Work instruction:
Of the lines in the data below, write out exactly those from the one holding "States | | |" through the one holding "VillageMath Educational Review, 1(1)", both included.

Data listing:
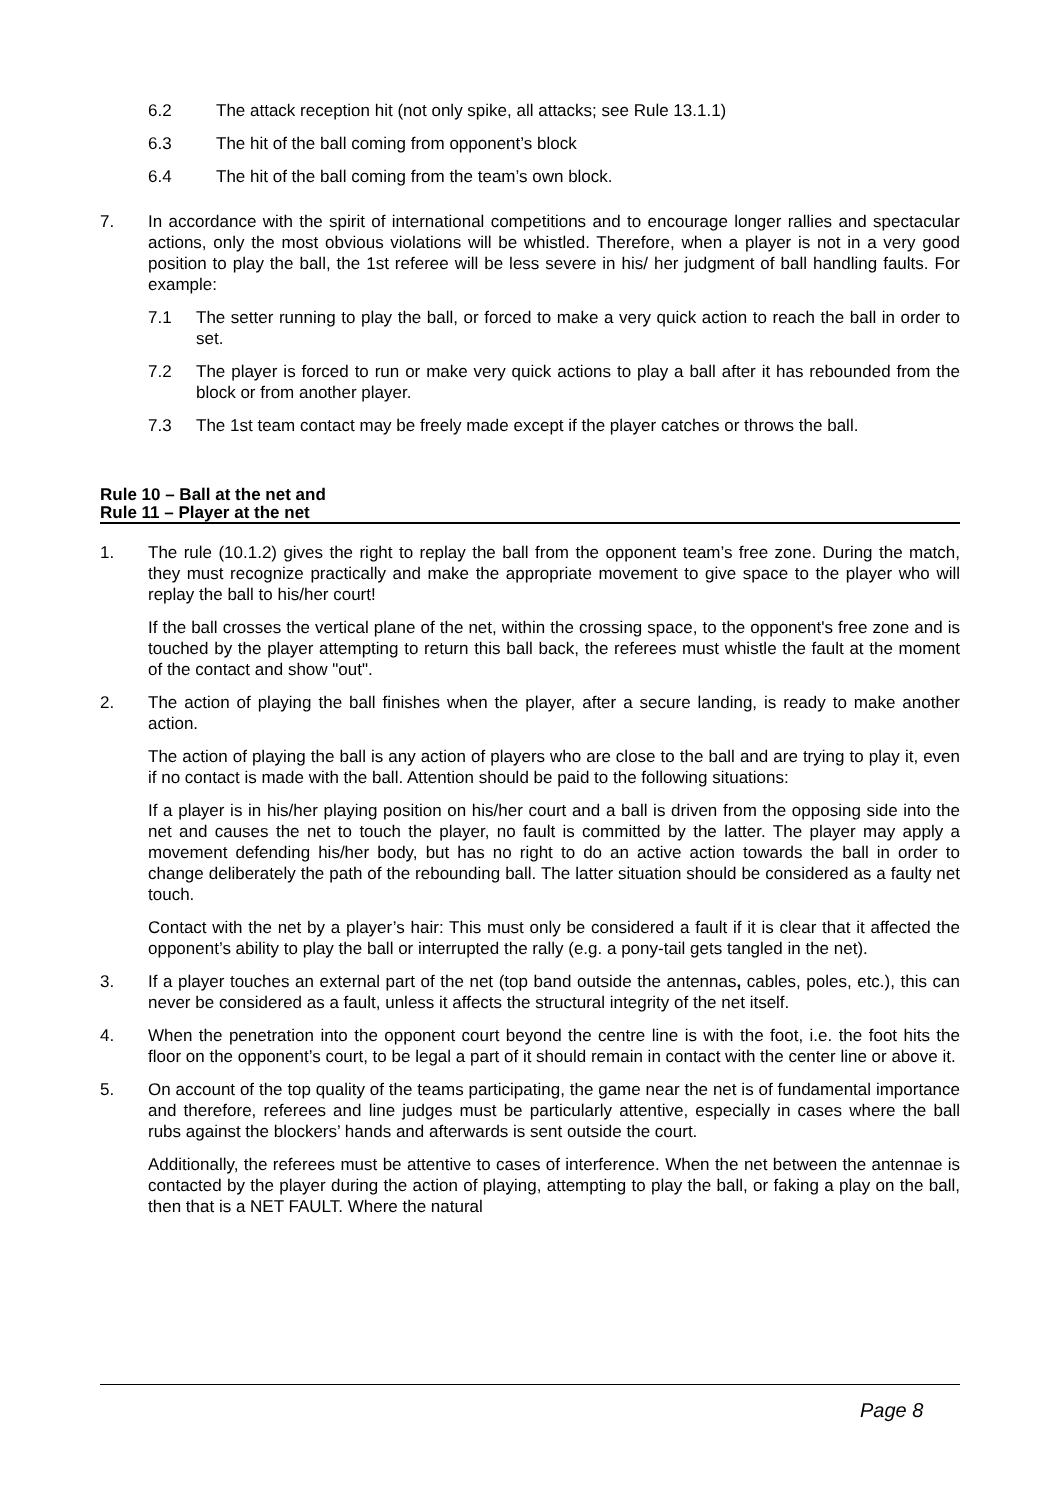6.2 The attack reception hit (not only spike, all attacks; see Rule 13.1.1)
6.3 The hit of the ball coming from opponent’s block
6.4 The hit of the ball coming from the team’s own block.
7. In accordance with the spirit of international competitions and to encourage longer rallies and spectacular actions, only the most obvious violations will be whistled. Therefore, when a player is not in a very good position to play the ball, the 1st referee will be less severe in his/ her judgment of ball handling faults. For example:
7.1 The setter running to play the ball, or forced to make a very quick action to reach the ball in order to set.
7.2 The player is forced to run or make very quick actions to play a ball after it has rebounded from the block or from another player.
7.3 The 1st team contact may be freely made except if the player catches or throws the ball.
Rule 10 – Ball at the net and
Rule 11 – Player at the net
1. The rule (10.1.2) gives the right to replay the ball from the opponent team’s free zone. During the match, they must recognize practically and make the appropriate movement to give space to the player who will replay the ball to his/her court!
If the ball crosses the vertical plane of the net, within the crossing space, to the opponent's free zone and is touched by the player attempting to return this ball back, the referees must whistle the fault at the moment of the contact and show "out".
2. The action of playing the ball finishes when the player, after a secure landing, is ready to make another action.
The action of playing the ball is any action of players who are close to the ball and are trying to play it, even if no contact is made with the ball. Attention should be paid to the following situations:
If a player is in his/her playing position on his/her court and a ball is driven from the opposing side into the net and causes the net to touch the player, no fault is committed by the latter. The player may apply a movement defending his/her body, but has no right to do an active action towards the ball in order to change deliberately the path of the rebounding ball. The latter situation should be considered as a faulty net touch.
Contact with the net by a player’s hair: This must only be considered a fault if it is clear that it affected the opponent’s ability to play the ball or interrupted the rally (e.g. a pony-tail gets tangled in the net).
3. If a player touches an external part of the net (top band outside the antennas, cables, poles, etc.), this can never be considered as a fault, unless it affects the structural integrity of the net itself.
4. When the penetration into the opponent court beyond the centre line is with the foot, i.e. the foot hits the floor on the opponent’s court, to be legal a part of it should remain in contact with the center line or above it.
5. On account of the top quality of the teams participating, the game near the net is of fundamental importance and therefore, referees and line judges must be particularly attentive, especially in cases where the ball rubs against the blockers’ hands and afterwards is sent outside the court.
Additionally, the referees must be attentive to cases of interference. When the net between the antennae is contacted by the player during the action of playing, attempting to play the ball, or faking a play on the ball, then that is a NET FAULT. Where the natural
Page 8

---

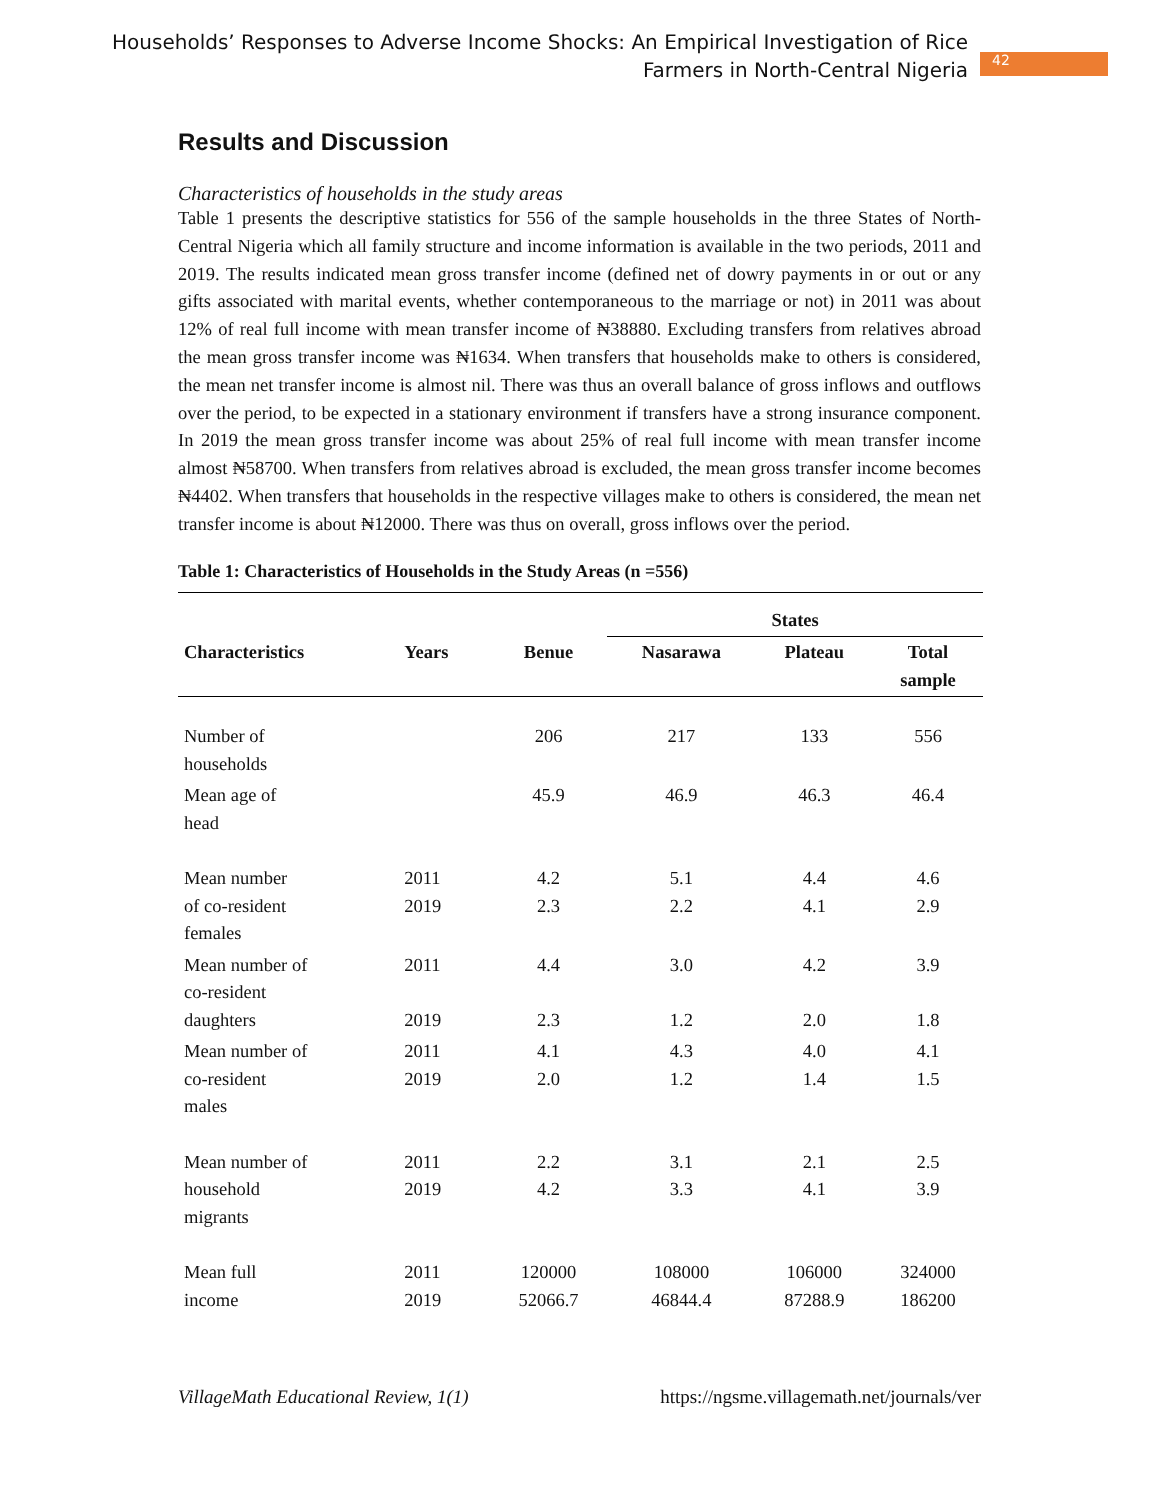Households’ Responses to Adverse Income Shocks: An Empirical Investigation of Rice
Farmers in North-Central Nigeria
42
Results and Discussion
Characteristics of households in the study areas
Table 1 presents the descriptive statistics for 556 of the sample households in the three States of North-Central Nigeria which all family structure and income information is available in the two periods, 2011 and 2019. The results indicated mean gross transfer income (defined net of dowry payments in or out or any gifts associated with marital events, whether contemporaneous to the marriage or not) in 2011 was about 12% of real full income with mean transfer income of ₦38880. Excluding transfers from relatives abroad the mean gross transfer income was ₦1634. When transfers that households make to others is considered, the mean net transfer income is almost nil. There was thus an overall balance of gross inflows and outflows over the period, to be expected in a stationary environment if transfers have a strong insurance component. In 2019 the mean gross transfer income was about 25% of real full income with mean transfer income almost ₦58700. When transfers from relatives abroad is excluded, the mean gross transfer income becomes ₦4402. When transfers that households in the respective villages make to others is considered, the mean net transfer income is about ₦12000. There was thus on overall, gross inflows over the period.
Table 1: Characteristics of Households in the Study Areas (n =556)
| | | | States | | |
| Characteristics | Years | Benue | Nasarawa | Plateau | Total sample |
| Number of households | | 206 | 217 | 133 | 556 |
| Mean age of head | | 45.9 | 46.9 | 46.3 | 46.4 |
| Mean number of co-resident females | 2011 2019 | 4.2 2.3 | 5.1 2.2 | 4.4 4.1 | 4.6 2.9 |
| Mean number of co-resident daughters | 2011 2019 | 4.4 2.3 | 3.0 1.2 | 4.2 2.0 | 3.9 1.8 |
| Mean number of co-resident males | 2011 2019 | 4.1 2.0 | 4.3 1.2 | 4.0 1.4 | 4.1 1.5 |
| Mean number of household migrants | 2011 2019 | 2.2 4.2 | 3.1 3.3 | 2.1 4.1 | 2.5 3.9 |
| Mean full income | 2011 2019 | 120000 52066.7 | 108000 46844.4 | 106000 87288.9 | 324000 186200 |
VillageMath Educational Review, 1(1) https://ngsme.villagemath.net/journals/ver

Result of the exercise:
| | | | States | | |
| Characteristics | Years | Benue | Nasarawa | Plateau | Total sample |
| Number of households | | 206 | 217 | 133 | 556 |
| Mean age of head | | 45.9 | 46.9 | 46.3 | 46.4 |
| Mean number of co-resident females | 2011 2019 | 4.2 2.3 | 5.1 2.2 | 4.4 4.1 | 4.6 2.9 |
| Mean number of co-resident daughters | 2011 2019 | 4.4 2.3 | 3.0 1.2 | 4.2 2.0 | 3.9 1.8 |
| Mean number of co-resident males | 2011 2019 | 4.1 2.0 | 4.3 1.2 | 4.0 1.4 | 4.1 1.5 |
| Mean number of household migrants | 2011 2019 | 2.2 4.2 | 3.1 3.3 | 2.1 4.1 | 2.5 3.9 |
| Mean full income | 2011 2019 | 120000 52066.7 | 108000 46844.4 | 106000 87288.9 | 324000 186200 |
VillageMath Educational Review, 1(1) https://ngsme.villagemath.net/journals/ver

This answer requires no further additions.